Łącznie w całym kraju doszło do ponad 700 naruszeń prawa związanych z wyborami samorządowymi – wynika z danych Komendy Głównej Policji. To incydenty zaistniałe od czasu obowiązywania ciszy wyborczej, aż do zamknięcia lokali w niedzielę. Większość to drobne zdarzenia, kwalifikowane wstępnie jako wykroczenia.
– Najczęściej chodziło o uszkodzenia plakatów wyborczych czy banerów oraz różnego rodzaju zachowania związane z naruszeniem ciszy wyborczej. Np. próbą agitacji, jak chociażby wniesienie ulotek do lokalu wyborczego, czy rzadziej agitacja w internecie – mówi „Rzeczpospolitej" Dawid Marciniak z KGP. – Przy 25 tys. punktów wyborczych w kraju skala naruszeń była jednak niewielka – dodaje.

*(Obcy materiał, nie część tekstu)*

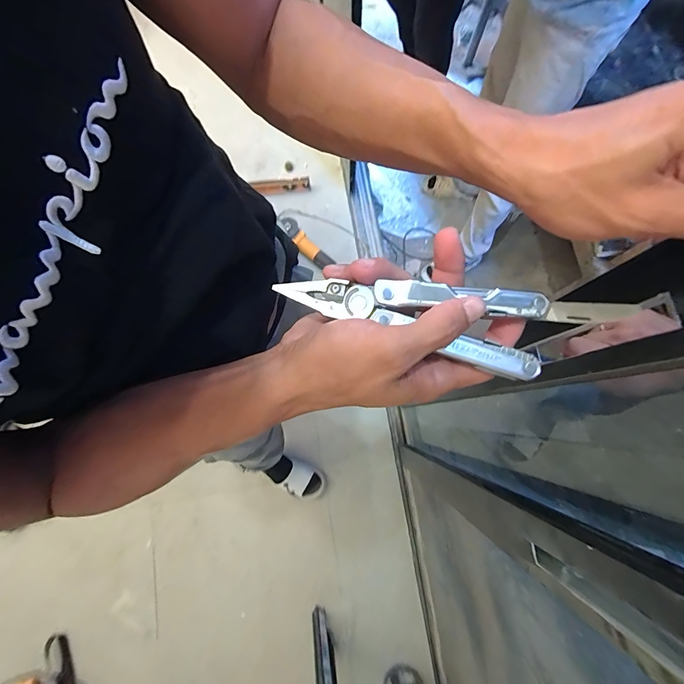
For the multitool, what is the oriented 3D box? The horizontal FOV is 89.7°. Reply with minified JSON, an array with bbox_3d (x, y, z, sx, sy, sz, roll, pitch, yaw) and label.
[{"bbox_3d":[0.066,-0.009,0.199,0.204,0.014,0.049,7,78,-2],"label":"multitool"}]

– Brak formularzy zauważyła i zgłosiła policji przewodnicząca komisji. Z jej relacji wynikało, że karty „zniknęły" z parapetu, gdzie je położono – mówi nam Rafał Prokopczyk, rzecznik Komendy Miejskiej Policji w Olsztynie.
Jak zaznacza, wszczęto postępowanie. – Wykonujemy czynności pod kątem podejrzenia kradzieży kart. Technik kryminalistyki już zabezpieczył ślady, sprawdzamy okoliczny monitoring, bo w samym lokalu wyborczym go nie było – zaznacza Prokopczyk.